I will give conjecture and a brief example from my experience in an attempt to analyze times when humans lose control and explode. One of the points that give rise to danger when dealing with steam is when there exists no pressure relief valve or when it malfunctions. . A similar danger may exist when humans try to bottle up and contain emotions that may produce pressure when not vented.
Just as steam relief valves vent extra pressure, humans have developed means to “let off steam. Two that come to mind are focused physical exertion to bleed off bottled up energy or calmness exercises that are designed to turn down the internal heat that builds stress. When these exercises are not in place or somehow not working, the danger of a human explosion comes to bear.
Like steam pipes that have gauges reading pressure and providing alerts that should be heeded, humans would do well to monitor their state in order to intervene upon an approaching angry outburst. Unfortunately human gauges are not as easy to read as mechanical ones. But usually with practice and helpful feedback, it may be possible to detect impending problems based upon precursor events unfolding. Of course, this assumes that a person is looking to curb violent outbursts. If they are not, it may pay those nearby to attend to reading the signs of looming pressure buildup so they may take appropriate evasive maneuvers. I hope that if I was near a pressure cooker that was showing sign s of going off, I could prepare an exit.
On incident that comes to mind, when I took this action occurred during a bout of cabin fever while living in rural Arkansas. I was not aware that being cooped up all winter can place inevitable pressure on human relations. I, Willow and her two kids had spent the whole winter cooped up with no electricity, no indoor plumbing, nor running water, and our only source of heat was a wood cook stove. There was certain romantic charm spending a winter in this gorgeous natural setting. However, probably neither of us regularly had pressure outlets, nor were we familiar with detecting coming flare-ups. One morning the pressure erupted.
My custom was to rise early, make a fire, and prepare a pot of coffee. Usually, I would sit enjoying my coffee, while waiting for Willow to arise and have breakfast and launch the kids off to school. One morning, Willow awoke in an agitated state. A heated discussion ensued. I remained in my chair holding my cup. At some point Willow placed her hand on my shoulder and started shaking it to make a point. She was unaware that her jerking my shoulder was spilling hot coffee on my wrist. I was suffering burns. When I exploded, I flicked the remainder of my cup up at her. It covered the front of her blouse. Fortunately she was not burned, but her pressure also reached explosive state.

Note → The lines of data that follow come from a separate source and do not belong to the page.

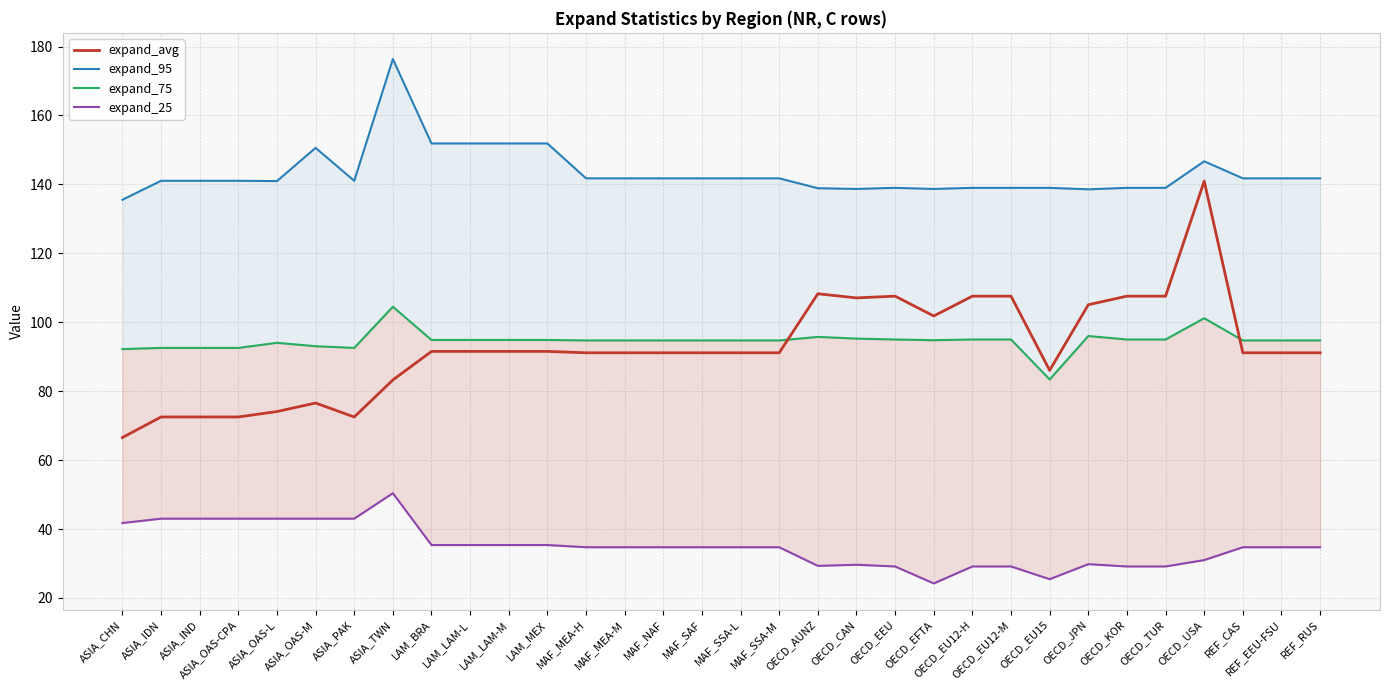

Which series has the largest total across all categories?

expand_95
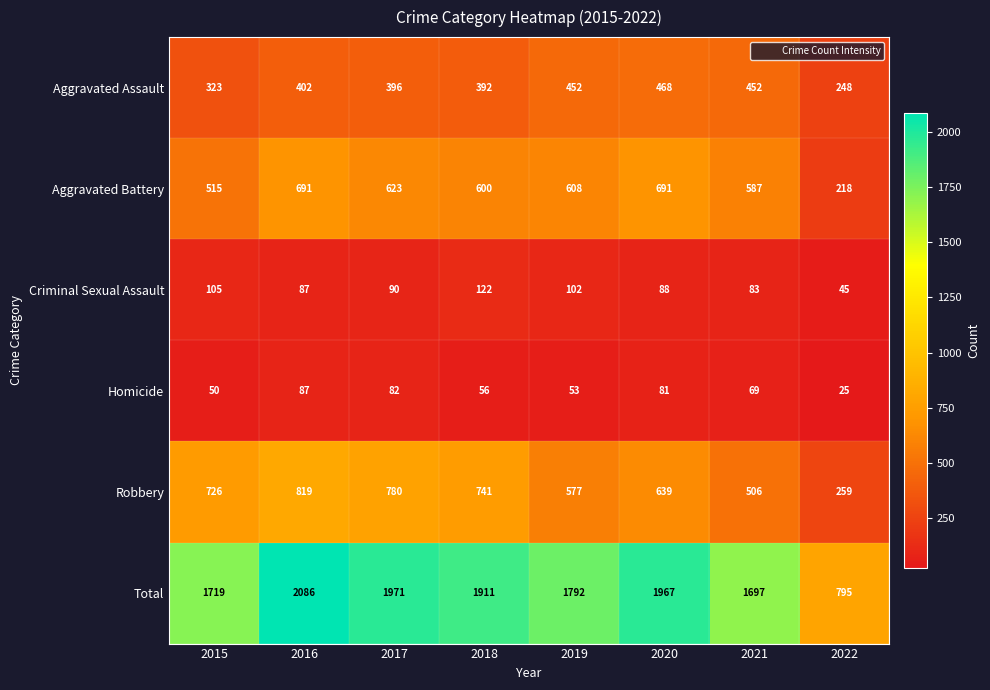

Between 2019 and 2020, which series saw the biggest shift?

Total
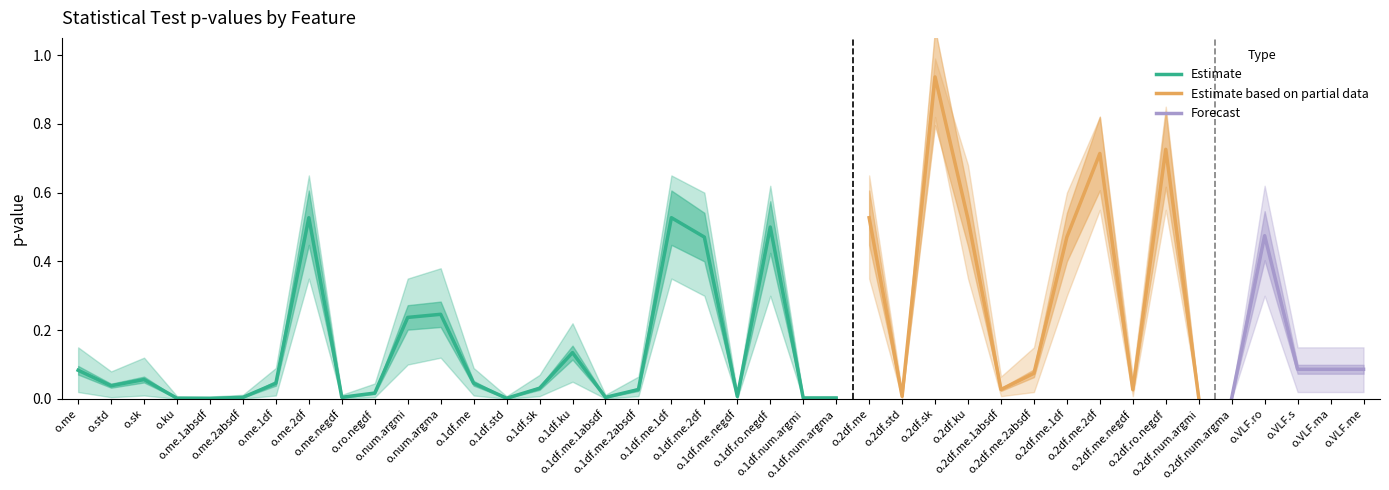

How many interior local peaks does the lower_bound series have?

11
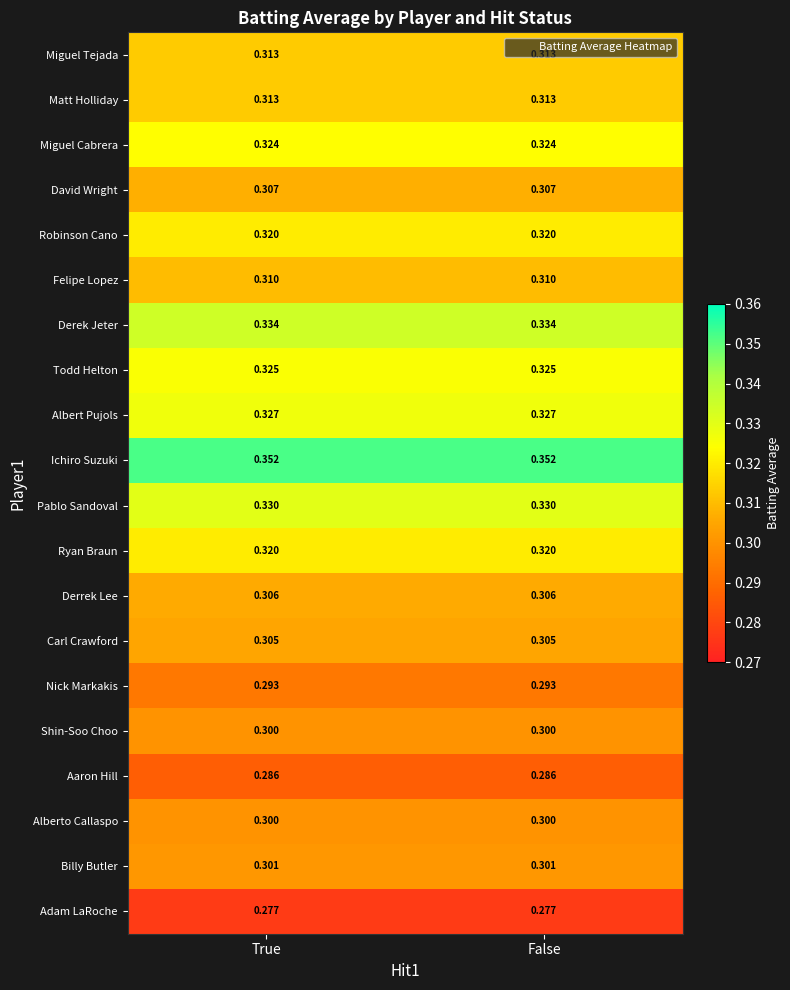

Which series has the largest total across all categories?

Ichiro Suzuki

Willow went over to the stove, picked up the whole pot of coffee and headed back to my chair. I saw her coming and detected a fit of anger in her stance. I sensed danger and automatically rose up and knocked the pot out of her hands and onto the floor. I rushed to her side and grabbed her in a bear hug, lifted her off the floor and carried her outside. There I remained in an embrace afraid if I let her go , we may start swinging at each other. In a few moments, pressure seemed eased, and I asked,, “If I let you go, can I go inside and get a few things, so I can get away for a day or so?” She agreed. Hastily, I gathered a small pack and walked down the road. Besides the small burns on my wrist, injury had been avoided. We both learned the necessity of not letting pressures build to unsafe levels. To this day, memory of that event provides me with an example of what may occur should I not attend to my pressure gauges.